(Rows from a dataset)
◇ ◇ ◇ ◇ ◇ ◇ ◇
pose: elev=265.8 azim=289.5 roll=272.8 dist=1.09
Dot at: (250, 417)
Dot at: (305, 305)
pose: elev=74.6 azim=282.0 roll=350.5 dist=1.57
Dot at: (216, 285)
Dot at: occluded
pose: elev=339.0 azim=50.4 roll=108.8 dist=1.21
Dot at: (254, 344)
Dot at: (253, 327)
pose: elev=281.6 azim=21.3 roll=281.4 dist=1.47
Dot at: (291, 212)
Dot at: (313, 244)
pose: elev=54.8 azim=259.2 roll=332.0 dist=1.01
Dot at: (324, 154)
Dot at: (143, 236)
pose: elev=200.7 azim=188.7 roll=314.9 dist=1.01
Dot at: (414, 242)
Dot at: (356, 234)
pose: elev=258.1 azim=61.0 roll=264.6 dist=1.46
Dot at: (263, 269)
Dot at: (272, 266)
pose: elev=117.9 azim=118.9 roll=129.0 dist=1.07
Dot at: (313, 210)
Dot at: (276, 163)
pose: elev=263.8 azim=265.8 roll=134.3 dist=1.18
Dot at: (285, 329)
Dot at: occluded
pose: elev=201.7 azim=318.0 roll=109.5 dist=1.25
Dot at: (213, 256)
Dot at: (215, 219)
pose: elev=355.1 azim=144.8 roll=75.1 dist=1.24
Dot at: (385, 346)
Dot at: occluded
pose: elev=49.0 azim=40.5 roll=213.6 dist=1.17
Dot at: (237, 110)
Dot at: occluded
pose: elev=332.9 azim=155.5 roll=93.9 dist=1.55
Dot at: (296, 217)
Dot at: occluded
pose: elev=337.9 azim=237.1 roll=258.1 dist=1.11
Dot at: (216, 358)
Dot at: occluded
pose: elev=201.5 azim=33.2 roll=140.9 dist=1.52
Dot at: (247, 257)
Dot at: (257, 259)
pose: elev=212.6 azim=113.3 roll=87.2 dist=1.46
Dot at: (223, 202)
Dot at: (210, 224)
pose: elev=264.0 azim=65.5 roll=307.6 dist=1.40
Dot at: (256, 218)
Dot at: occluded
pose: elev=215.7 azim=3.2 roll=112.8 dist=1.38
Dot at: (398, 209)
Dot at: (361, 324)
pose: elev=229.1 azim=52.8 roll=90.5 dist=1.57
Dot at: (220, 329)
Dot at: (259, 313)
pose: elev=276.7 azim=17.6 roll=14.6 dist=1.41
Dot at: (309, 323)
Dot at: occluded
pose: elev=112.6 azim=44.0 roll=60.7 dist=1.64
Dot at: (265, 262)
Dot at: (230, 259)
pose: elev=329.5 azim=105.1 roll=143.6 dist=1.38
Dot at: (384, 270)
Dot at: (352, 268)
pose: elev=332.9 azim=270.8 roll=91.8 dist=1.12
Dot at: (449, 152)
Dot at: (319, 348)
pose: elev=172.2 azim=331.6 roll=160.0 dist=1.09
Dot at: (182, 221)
◇ ◇ ◇ ◇ ◇ ◇ ◇
TASK ▸ Can you transcribe all of the lines above so that each one matches the original character for character?

SOLUTION BELOW ▸
pose: elev=265.8 azim=289.5 roll=272.8 dist=1.09
Dot at: (250, 417)
Dot at: (305, 305)
pose: elev=74.6 azim=282.0 roll=350.5 dist=1.57
Dot at: (216, 285)
Dot at: occluded
pose: elev=339.0 azim=50.4 roll=108.8 dist=1.21
Dot at: (254, 344)
Dot at: (253, 327)
pose: elev=281.6 azim=21.3 roll=281.4 dist=1.47
Dot at: (291, 212)
Dot at: (313, 244)
pose: elev=54.8 azim=259.2 roll=332.0 dist=1.01
Dot at: (324, 154)
Dot at: (143, 236)
pose: elev=200.7 azim=188.7 roll=314.9 dist=1.01
Dot at: (414, 242)
Dot at: (356, 234)
pose: elev=258.1 azim=61.0 roll=264.6 dist=1.46
Dot at: (263, 269)
Dot at: (272, 266)
pose: elev=117.9 azim=118.9 roll=129.0 dist=1.07
Dot at: (313, 210)
Dot at: (276, 163)
pose: elev=263.8 azim=265.8 roll=134.3 dist=1.18
Dot at: (285, 329)
Dot at: occluded
pose: elev=201.7 azim=318.0 roll=109.5 dist=1.25
Dot at: (213, 256)
Dot at: (215, 219)
pose: elev=355.1 azim=144.8 roll=75.1 dist=1.24
Dot at: (385, 346)
Dot at: occluded
pose: elev=49.0 azim=40.5 roll=213.6 dist=1.17
Dot at: (237, 110)
Dot at: occluded
pose: elev=332.9 azim=155.5 roll=93.9 dist=1.55
Dot at: (296, 217)
Dot at: occluded
pose: elev=337.9 azim=237.1 roll=258.1 dist=1.11
Dot at: (216, 358)
Dot at: occluded
pose: elev=201.5 azim=33.2 roll=140.9 dist=1.52
Dot at: (247, 257)
Dot at: (257, 259)
pose: elev=212.6 azim=113.3 roll=87.2 dist=1.46
Dot at: (223, 202)
Dot at: (210, 224)
pose: elev=264.0 azim=65.5 roll=307.6 dist=1.40
Dot at: (256, 218)
Dot at: occluded
pose: elev=215.7 azim=3.2 roll=112.8 dist=1.38
Dot at: (398, 209)
Dot at: (361, 324)
pose: elev=229.1 azim=52.8 roll=90.5 dist=1.57
Dot at: (220, 329)
Dot at: (259, 313)
pose: elev=276.7 azim=17.6 roll=14.6 dist=1.41
Dot at: (309, 323)
Dot at: occluded
pose: elev=112.6 azim=44.0 roll=60.7 dist=1.64
Dot at: (265, 262)
Dot at: (230, 259)
pose: elev=329.5 azim=105.1 roll=143.6 dist=1.38
Dot at: (384, 270)
Dot at: (352, 268)
pose: elev=332.9 azim=270.8 roll=91.8 dist=1.12
Dot at: (449, 152)
Dot at: (319, 348)
pose: elev=172.2 azim=331.6 roll=160.0 dist=1.09
Dot at: (182, 221)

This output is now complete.